Había una vez un príncipe cuya esperanza era casarse con una princesa, pero con una que fuese princesa de verdad. Recorrió por el mundo entero sin dar con la indicada. Princesas había muchas, pero nunca se sabía hasta dónde lo eran de verdad; siempre les encontraba algún defecto sospechoso. No tuvo más remedio que volver muy triste a casa, pues estaba empeñado en no casarse si no podía ser con una princesa genuina.
Se desató una tarde una tempestad espantosa; retumbaban los truenos y llovía a raudales. Así estaba la cosa cuando golpearon la puerta de la ciudad y el anciano rey fue a ver quién era.
Era una muchacha que afirmó ser princesa.
Pero, ¡cielo santo, cómo la había dejado el temporal! Chorreaba por vestidos y cuello y lucía una cabellera por completo despeinada. No por eso dejaba de repetir que era una princesa y de las de verdad.
"Ya vamos a saberlo", pensó la vieja reina, y sin soltar media palabra partió al dormitorio, levantó la cama y puso, debajo del colchón, un pequeño guisante.
A continuación puso encima veinte colchones más y agregó por último gran cantidad de almohadones rellenos de suavísimas plumas.
Así de increíble era la cama donde tuvo que dormir la princesa.
A la mañana siguiente le preguntaron cómo había pasado la noche.

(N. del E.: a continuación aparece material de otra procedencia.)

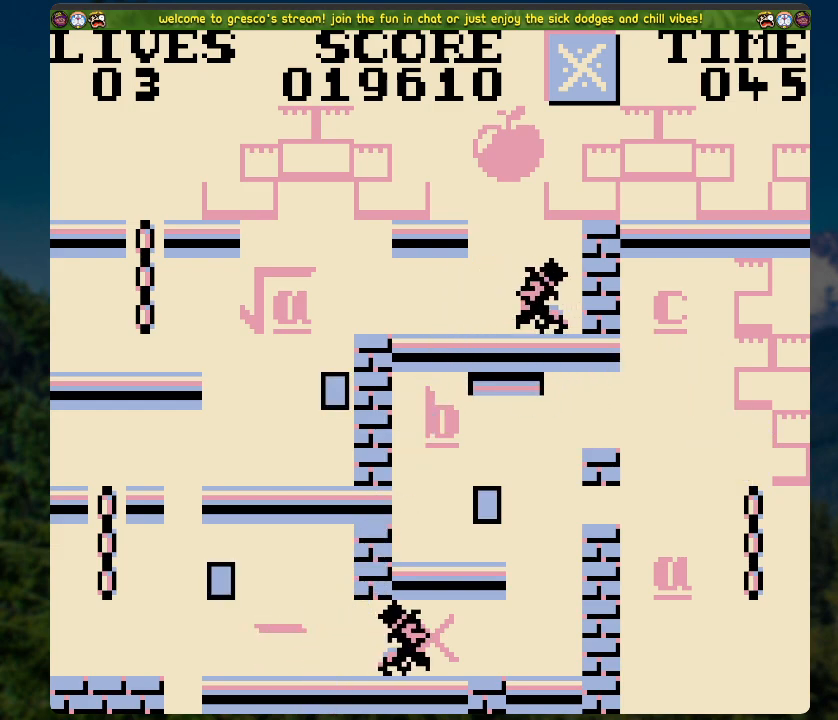
{"buttons": ["A"], "left_stick": "center", "right_stick": "center", "events": [[502, "A", "down"]]}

-¡Oh, muy mal, muy mal! -exclamó-. No pude cerrar un ojo ni por un minuto. ¡Sepa Dios lo que hay en esa cama, algo tan, tan duro, que tengo el cuerpo lleno de moretones! ¡Algo atroz!
Y ahí se convencieron de que era una princesa de verdad, pues pese a los veinte colchones y a los muchos almohadones, había notado el guisante. Nadie que no fuera una real princesa podía ser tan delicada.
El príncipe se casó con ella, seguro de que era una princesa hecha y derecha; el guisante se guardó en el museo de la ciudad, donde aún puede verse, si es que alguien no se lo ha llevado.